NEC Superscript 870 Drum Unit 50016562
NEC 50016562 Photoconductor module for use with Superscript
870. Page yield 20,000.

==

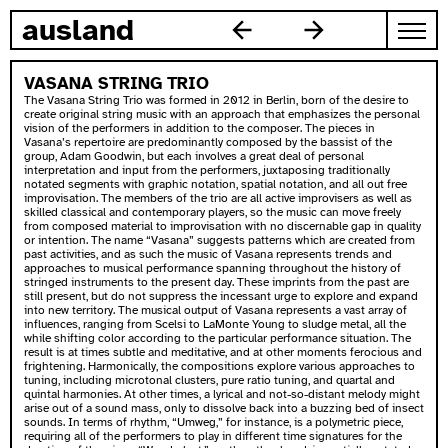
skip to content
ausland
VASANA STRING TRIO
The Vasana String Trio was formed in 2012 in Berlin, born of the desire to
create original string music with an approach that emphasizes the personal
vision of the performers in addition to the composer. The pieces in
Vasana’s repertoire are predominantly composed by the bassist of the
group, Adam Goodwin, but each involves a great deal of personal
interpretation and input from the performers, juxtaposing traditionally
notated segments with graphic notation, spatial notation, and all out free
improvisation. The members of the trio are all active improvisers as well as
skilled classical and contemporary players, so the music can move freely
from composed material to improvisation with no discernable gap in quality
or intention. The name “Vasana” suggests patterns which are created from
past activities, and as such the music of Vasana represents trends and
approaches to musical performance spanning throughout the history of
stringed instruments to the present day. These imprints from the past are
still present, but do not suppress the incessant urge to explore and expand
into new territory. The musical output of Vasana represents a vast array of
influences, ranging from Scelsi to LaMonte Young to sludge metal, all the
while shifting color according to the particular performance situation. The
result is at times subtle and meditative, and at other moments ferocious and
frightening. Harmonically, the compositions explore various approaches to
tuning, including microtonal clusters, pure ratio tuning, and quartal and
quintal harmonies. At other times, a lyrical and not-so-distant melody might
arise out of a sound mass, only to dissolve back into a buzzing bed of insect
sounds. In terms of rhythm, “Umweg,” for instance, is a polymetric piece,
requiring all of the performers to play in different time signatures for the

==

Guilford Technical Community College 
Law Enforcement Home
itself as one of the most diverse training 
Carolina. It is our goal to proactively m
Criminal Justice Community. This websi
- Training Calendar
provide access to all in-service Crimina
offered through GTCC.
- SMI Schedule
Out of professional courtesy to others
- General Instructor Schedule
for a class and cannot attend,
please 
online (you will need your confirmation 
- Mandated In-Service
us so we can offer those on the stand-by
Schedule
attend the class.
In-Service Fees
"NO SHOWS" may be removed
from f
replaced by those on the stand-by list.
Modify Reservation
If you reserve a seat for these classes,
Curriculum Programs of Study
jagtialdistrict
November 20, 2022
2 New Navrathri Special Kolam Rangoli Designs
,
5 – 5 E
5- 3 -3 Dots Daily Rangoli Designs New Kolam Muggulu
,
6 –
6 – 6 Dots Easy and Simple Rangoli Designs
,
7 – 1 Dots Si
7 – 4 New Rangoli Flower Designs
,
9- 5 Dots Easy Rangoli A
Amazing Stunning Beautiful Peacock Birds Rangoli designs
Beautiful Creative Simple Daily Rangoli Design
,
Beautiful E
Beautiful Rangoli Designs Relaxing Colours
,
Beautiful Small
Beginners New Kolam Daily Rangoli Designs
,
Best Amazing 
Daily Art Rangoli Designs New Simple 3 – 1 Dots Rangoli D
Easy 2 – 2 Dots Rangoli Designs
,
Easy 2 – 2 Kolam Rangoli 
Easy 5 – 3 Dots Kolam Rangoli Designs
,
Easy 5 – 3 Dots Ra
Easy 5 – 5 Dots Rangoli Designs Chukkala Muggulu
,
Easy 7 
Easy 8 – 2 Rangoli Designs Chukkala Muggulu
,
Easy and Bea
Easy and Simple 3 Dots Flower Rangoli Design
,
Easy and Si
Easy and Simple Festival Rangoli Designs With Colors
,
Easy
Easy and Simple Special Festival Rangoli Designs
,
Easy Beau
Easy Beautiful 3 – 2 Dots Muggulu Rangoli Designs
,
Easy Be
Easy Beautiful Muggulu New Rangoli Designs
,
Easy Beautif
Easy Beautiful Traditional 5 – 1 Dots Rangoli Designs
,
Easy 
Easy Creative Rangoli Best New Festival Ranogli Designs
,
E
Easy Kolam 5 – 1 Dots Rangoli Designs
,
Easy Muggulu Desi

To-do item:
Only the lines above starting at the line that holds "Criminal Justice Community. This websi" and ending at the line that holds "replaced by those on the stand-by list." are to be repeated, exactly and in full.

Response area:
Criminal Justice Community. This websi
- Training Calendar
provide access to all in-service Crimina
offered through GTCC.
- SMI Schedule
Out of professional courtesy to others
- General Instructor Schedule
for a class and cannot attend,
please 
online (you will need your confirmation 
- Mandated In-Service
us so we can offer those on the stand-by
Schedule
attend the class.
In-Service Fees
"NO SHOWS" may be removed
from f
replaced by those on the stand-by list.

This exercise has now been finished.